Mijn weerstand tegen 'slechte methodologie' is algemeen, in het geval van psychodiagnosticering versterkt door andere ervaringen. In het geval van jouw zoon had ik maar één opmerking om van uit te gaan, dat vond ik te weinig om een conclusie aan te verbinden. Wel vind ik het niet sterk overkomen aangezien ik het geen sterk onderscheidend agrument vind. Heel veel HB-ers lopen vast door verveling, onderstimulatie, niet begrepen worden, lesmethoden die niet aansluiten op hun denkwijze en leerstijl, onvoldoende aanleren van studievaardigeheden, doorzettingsvermogen, frustratietolerantie, relativeringsvermogen etcetera. Onderpresteren is niet voor niets een heel bekend verschijnsel bij HB-ers en er zijn sterke aanwijzingen voor dat dit ook kan ontwikkelen in niet kunnen.

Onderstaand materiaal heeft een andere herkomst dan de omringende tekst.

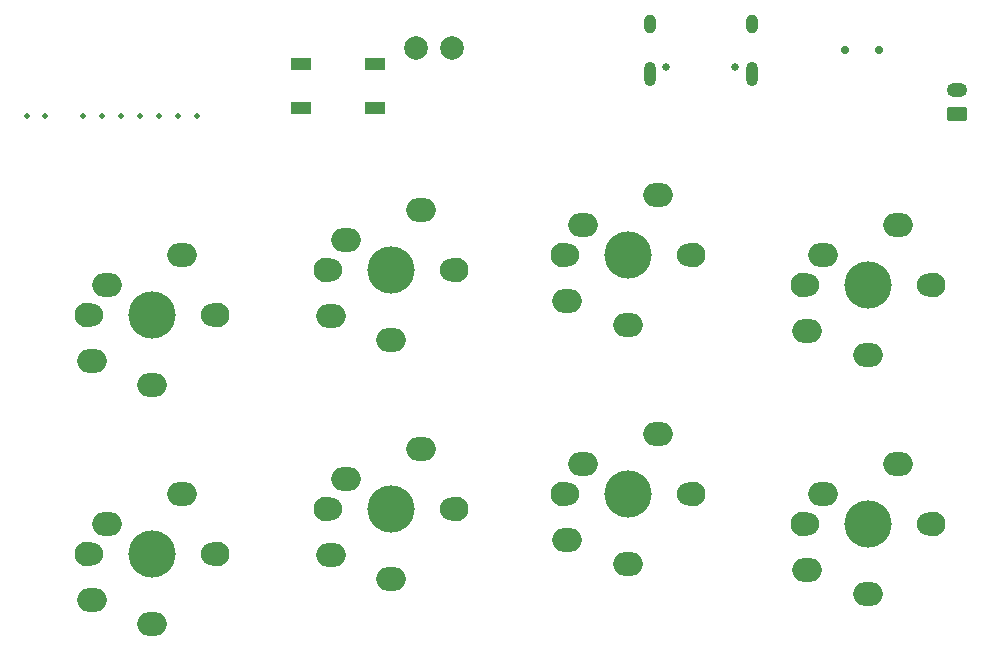
<source format=gbs>
G04 #@! TF.GenerationSoftware,KiCad,Pcbnew,6.0.7-1.fc36*
G04 #@! TF.CreationDate,2022-10-12T21:36:36-05:00*
G04 #@! TF.ProjectId,ardux_mini,61726475-785f-46d6-996e-692e6b696361,rev?*
G04 #@! TF.SameCoordinates,Original*
G04 #@! TF.FileFunction,Soldermask,Bot*
G04 #@! TF.FilePolarity,Negative*
%FSLAX46Y46*%
G04 Gerber Fmt 4.6, Leading zero omitted, Abs format (unit mm)*
G04 Created by KiCad (PCBNEW 6.0.7-1.fc36) date 2022-10-12 21:36:36*
%MOMM*%
%LPD*%
G01*
G04 APERTURE LIST*
G04 Aperture macros list*
%AMRoundRect*
0 Rectangle with rounded corners*
0 $1 Rounding radius*
0 $2 $3 $4 $5 $6 $7 $8 $9 X,Y pos of 4 corners*
0 Add a 4 corners polygon primitive as box body*
4,1,4,$2,$3,$4,$5,$6,$7,$8,$9,$2,$3,0*
0 Add four circle primitives for the rounded corners*
1,1,$1+$1,$2,$3*
1,1,$1+$1,$4,$5*
1,1,$1+$1,$6,$7*
1,1,$1+$1,$8,$9*
0 Add four rect primitives between the rounded corners*
20,1,$1+$1,$2,$3,$4,$5,0*
20,1,$1+$1,$4,$5,$6,$7,0*
20,1,$1+$1,$6,$7,$8,$9,0*
20,1,$1+$1,$8,$9,$2,$3,0*%
G04 Aperture macros list end*
%ADD10RoundRect,0.250000X0.625000X-0.350000X0.625000X0.350000X-0.625000X0.350000X-0.625000X-0.350000X0*%
%ADD11O,1.750000X1.200000*%
%ADD12C,4.000000*%
%ADD13C,2.100000*%
%ADD14C,1.900000*%
%ADD15O,2.500000X2.000000*%
%ADD16C,0.700000*%
%ADD17O,1.000000X1.600000*%
%ADD18O,1.000000X2.100000*%
%ADD19C,0.650000*%
%ADD20C,0.500000*%
%ADD21C,2.000000*%
%ADD22R,1.700000X1.000000*%
G04 APERTURE END LIST*
D10*
X95350000Y-21900000D03*
D11*
X95350000Y-19900000D03*
D12*
X47392974Y-55372000D03*
D13*
X52892974Y-55372000D03*
X41892974Y-55372000D03*
D14*
X52472974Y-55372000D03*
X42312974Y-55372000D03*
D15*
X43582974Y-52832000D03*
X42292974Y-59272000D03*
X49932974Y-50292000D03*
X47392974Y-61272000D03*
D14*
X82667974Y-56642000D03*
D13*
X82247974Y-56642000D03*
X93247974Y-56642000D03*
D12*
X87747974Y-56642000D03*
D14*
X92827974Y-56642000D03*
D15*
X83937974Y-54102000D03*
X82647974Y-60542000D03*
X87747974Y-62542000D03*
X90287974Y-51562000D03*
D13*
X21692974Y-59182000D03*
D14*
X22112974Y-59182000D03*
X32272974Y-59182000D03*
D12*
X27192974Y-59182000D03*
D13*
X32692974Y-59182000D03*
D15*
X22092974Y-63082000D03*
X23382974Y-56642000D03*
X27192974Y-65082000D03*
X29732974Y-54102000D03*
D14*
X62347974Y-54102000D03*
D13*
X61927974Y-54102000D03*
D12*
X67427974Y-54102000D03*
D13*
X72927974Y-54102000D03*
D14*
X72507974Y-54102000D03*
D15*
X63617974Y-51562000D03*
X62327974Y-58002000D03*
X67427974Y-60002000D03*
X69967974Y-49022000D03*
D16*
X85850000Y-16487500D03*
X88750000Y-16487500D03*
D12*
X47392974Y-35172000D03*
D14*
X52472974Y-35172000D03*
X42312974Y-35172000D03*
D13*
X41892974Y-35172000D03*
X52892974Y-35172000D03*
D15*
X43582974Y-32632000D03*
X42292974Y-39072000D03*
X47392974Y-41072000D03*
X49932974Y-30092000D03*
D17*
X69282292Y-14341870D03*
D18*
X69282292Y-18521870D03*
D17*
X77922292Y-14341870D03*
D18*
X77922292Y-18521870D03*
D19*
X76492292Y-17991870D03*
X70712292Y-17991870D03*
D13*
X72927974Y-33902000D03*
X61927974Y-33902000D03*
D12*
X67427974Y-33902000D03*
D14*
X62347974Y-33902000D03*
X72507974Y-33902000D03*
D15*
X62327974Y-37802000D03*
X63617974Y-31362000D03*
X67427974Y-39802000D03*
X69967974Y-28822000D03*
D14*
X92827974Y-36442000D03*
X82667974Y-36442000D03*
D13*
X93247974Y-36442000D03*
X82247974Y-36442000D03*
D12*
X87747974Y-36442000D03*
D15*
X83937974Y-33902000D03*
X82647974Y-40342000D03*
X90287974Y-31362000D03*
X87747974Y-42342000D03*
D13*
X32692974Y-38982000D03*
X21692974Y-38982000D03*
D14*
X22112974Y-38982000D03*
D12*
X27192974Y-38982000D03*
D14*
X32272974Y-38982000D03*
D15*
X22092974Y-42882000D03*
X23382974Y-36442000D03*
X27192974Y-44882000D03*
X29732974Y-33902000D03*
D20*
X18129974Y-22141000D03*
X27739974Y-22141000D03*
X26139974Y-22141000D03*
X22939974Y-22141000D03*
X30939974Y-22141000D03*
X24539974Y-22141000D03*
X21339974Y-22141000D03*
X16539974Y-22141000D03*
X29339974Y-22141000D03*
D21*
X52600000Y-16300000D03*
D22*
X46076000Y-21458000D03*
X39776000Y-21458000D03*
X46076000Y-17658000D03*
X39776000Y-17658000D03*
D21*
X49500000Y-16300000D03*
M02*

</source>
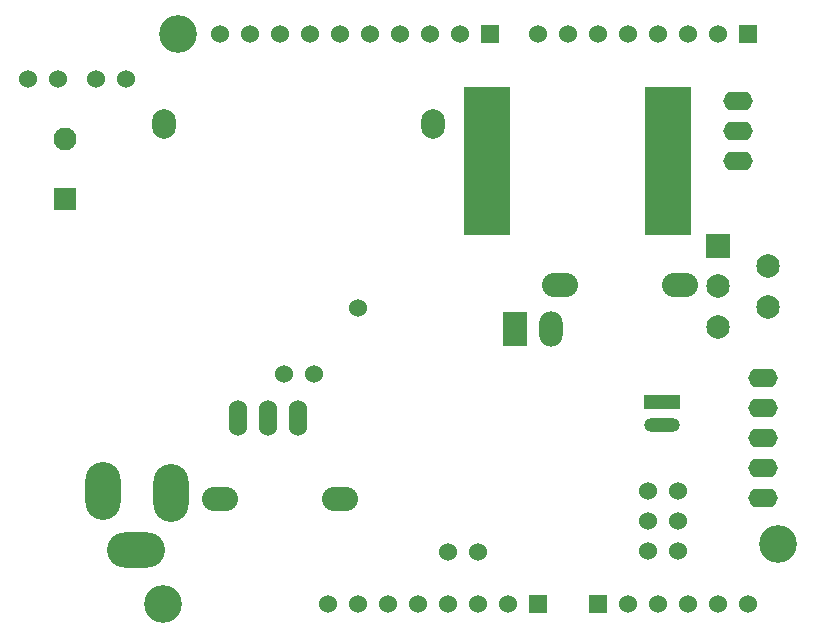
<source format=gbr>
%TF.GenerationSoftware,Altium Limited,Altium Designer,19.0.15 (446)*%
G04 Layer_Color=255*
%FSLAX25Y25*%
%MOIN*%
%TF.FileFunction,Pads,Bot*%
%TF.Part,Single*%
G01*
G75*
%TA.AperFunction,ViaPad*%
%ADD33C,0.06000*%
%TA.AperFunction,ComponentPad*%
%ADD34O,0.07874X0.11811*%
%ADD35R,0.07874X0.11811*%
%ADD36R,0.15748X0.49213*%
%ADD37O,0.12000X0.04800*%
%ADD38R,0.12000X0.04800*%
%ADD39O,0.09843X0.06299*%
%ADD40C,0.07854*%
%ADD41R,0.07854X0.07854*%
%ADD42O,0.12000X0.08000*%
%ADD43C,0.07677*%
%ADD44R,0.07677X0.07677*%
%ADD45O,0.07874X0.09843*%
%ADD46O,0.06000X0.12000*%
%ADD47O,0.11811X0.19291*%
%ADD48O,0.19291X0.11811*%
%ADD49C,0.06000*%
%ADD50R,0.06000X0.06000*%
%TA.AperFunction,ViaPad*%
%ADD51C,0.12598*%
D33*
X120000Y108548D02*
D03*
X216810Y27500D02*
D03*
X226810D02*
D03*
X216810Y37500D02*
D03*
X226810D02*
D03*
X216810Y47500D02*
D03*
X226810D02*
D03*
X150280Y27205D02*
D03*
X160280D02*
D03*
X95561Y86563D02*
D03*
X105561D02*
D03*
X10280Y185000D02*
D03*
X20280D02*
D03*
X42780D02*
D03*
X32780D02*
D03*
D34*
X184311Y101536D02*
D03*
D35*
X172500D02*
D03*
D36*
X163096Y157500D02*
D03*
X223530D02*
D03*
D37*
X221457Y69488D02*
D03*
D38*
Y77362D02*
D03*
D39*
X246850Y157500D02*
D03*
Y167500D02*
D03*
Y177500D02*
D03*
X255000Y75390D02*
D03*
Y65390D02*
D03*
Y55390D02*
D03*
Y45390D02*
D03*
X255000Y85390D02*
D03*
D40*
X256650Y109114D02*
D03*
Y122500D02*
D03*
X240150Y102421D02*
D03*
Y115807D02*
D03*
D41*
Y129193D02*
D03*
D42*
X114000Y45000D02*
D03*
X74000D02*
D03*
X227500Y116331D02*
D03*
X187500D02*
D03*
D43*
X22461Y164842D02*
D03*
D44*
X22500Y144843D02*
D03*
D45*
X55630Y170000D02*
D03*
X145000D02*
D03*
D46*
X80000Y72024D02*
D03*
X90000D02*
D03*
X100000D02*
D03*
D47*
X35000Y47500D02*
D03*
X57835Y47000D02*
D03*
D48*
X46024Y28102D02*
D03*
D49*
X160000Y10000D02*
D03*
X170000D02*
D03*
X110000D02*
D03*
X120000D02*
D03*
X130000D02*
D03*
X140000D02*
D03*
X150000D02*
D03*
X230000Y200000D02*
D03*
X240000D02*
D03*
X180000D02*
D03*
X190000D02*
D03*
X200000D02*
D03*
X210000D02*
D03*
X220000D02*
D03*
X74000D02*
D03*
X84000D02*
D03*
X94000D02*
D03*
X104000D02*
D03*
X114000D02*
D03*
X124000D02*
D03*
X134000D02*
D03*
X144000D02*
D03*
X154000D02*
D03*
X250000Y10000D02*
D03*
X240000D02*
D03*
X230000D02*
D03*
X220000D02*
D03*
X210000D02*
D03*
D50*
X180000D02*
D03*
X250000Y200000D02*
D03*
X164000D02*
D03*
X200000Y10000D02*
D03*
D51*
X60000Y200000D02*
D03*
X55000Y10000D02*
D03*
X260000Y30000D02*
D03*
%TF.MD5,e094d1a41d46cf10de83a2122b4c2ed6*%
M02*

</source>
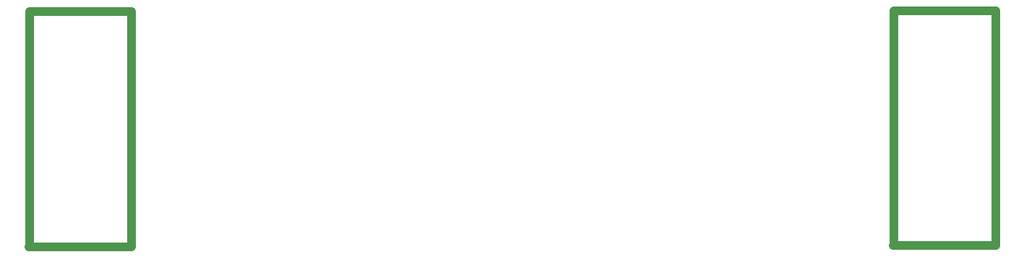
<source format=gko>
G04*
G04 #@! TF.GenerationSoftware,Altium Limited,Altium Designer,24.1.2 (44)*
G04*
G04 Layer_Color=16711935*
%FSLAX44Y44*%
%MOMM*%
G71*
G04*
G04 #@! TF.SameCoordinates,85EAEC8C-3496-431A-917F-130F63ABBC40*
G04*
G04*
G04 #@! TF.FilePolarity,Positive*
G04*
G01*
G75*
%ADD57C,1.0000*%
D57*
X237911Y537624D02*
X238113Y537422D01*
X118591Y537624D02*
X237911D01*
X118591Y265837D02*
Y537624D01*
X238113Y262274D02*
Y537422D01*
X237981Y262142D02*
X238113Y262274D01*
X117587Y262142D02*
X237981D01*
X1250683Y263711D02*
Y538859D01*
X1250551Y263579D02*
X1250683Y263711D01*
X1131161Y267274D02*
Y539061D01*
X1250481D02*
X1250683Y538859D01*
X1131161Y539061D02*
X1250481D01*
X1130157Y263579D02*
X1250551D01*
M02*

</source>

Eerlijk gezegd heb ik de diagnose ADHD ook niet echt geaccepteerd, daarom zeg ik ook meestal dat bij mij de diagnose ADHD is gesteld. Degene die de diagnose heeft gesteld had echter heel weinig kennis over hoogbegaafdheid en gerelateerde problematiek. Ik heb me in eerste instantie verzet tegen het gebruiken van methylfenidaat. Het is echter zo dat ik er ook niet zeker van ben dat ik geen ADHD heb en daarnaast heb ik al eerder uitgelegd waarom ik denk dat ADHD behandeling ook kan helpen bij een deel van de hoogbegaafdheidsproblematiek. Ik benadruk nogmaals dat het feit dat methylfenidaat helpt geenszins wil zeggen dat er sprake is van ADHD. Er is mijns inziens geen causaal verband in een van beide richtingen.
Eigenlijk kan ik al mijn ADHD symptomen wel relateren aan HB, de vraag is of dit altijd terecht is. Ook de kenmerken die genoemd zijn in de DSM IV voor aandachtstekort en impulsiviteit, die ik eigenlijk allemaal heb, kan ik koppelen aan HB kenmerken. De vraag is hoe je dan het onderscheid kan maken (als je temninste geloofd dat HB en ADHD niet zowiezo gerelateerd zijn). De enige manier lijkt me dan op grond van diepgaandere analyse en achtergrond en hekomst van kenmerken. Het volgende overzicht heb ik van de site van HINT Limburg:
Gedragingen die gekoppeld zijn aan ADHD (Barkley,1990)
1. Slecht de aandacht erbij kunnen houden in bijna alle omstandigheden
2. Geringe volharding bij opdrachten die niet onmiddellijk logische gevolgen hebben.
3. Impulsiviteit, direct behoeften willen bevredigen
4. Het moeilijk vinden om zich te houden aan opdrachten, bestemd om gedrag in sociaal verband te reglementeren
of te verhinderen
5. Actiever, rustelozer dan gewone kinderen.
6. Problemen hebben met het zich houden aan regels en voorschriften
Gedragingen die gekoppeld zijn aan hoogbegaafdheid (Webb, 1993)
1. Geringe aandacht, verveling, dagdromen in bepaalde omstandigheden.
2. Geringe taakgerichtheid bij taken die onbelangrijk lijken.
3. Achterstand in beoordelingsvermogen, bij zich ontwikkelende intelligentie.
4. Intensiteit kan leiden tot machtsstrijd met autoriteiten.
5. Hoge mate van activiteit: soms minder slaap nodig hebben.
6. Vraagtekens plaatsen bij regels, gewoonten en tradities.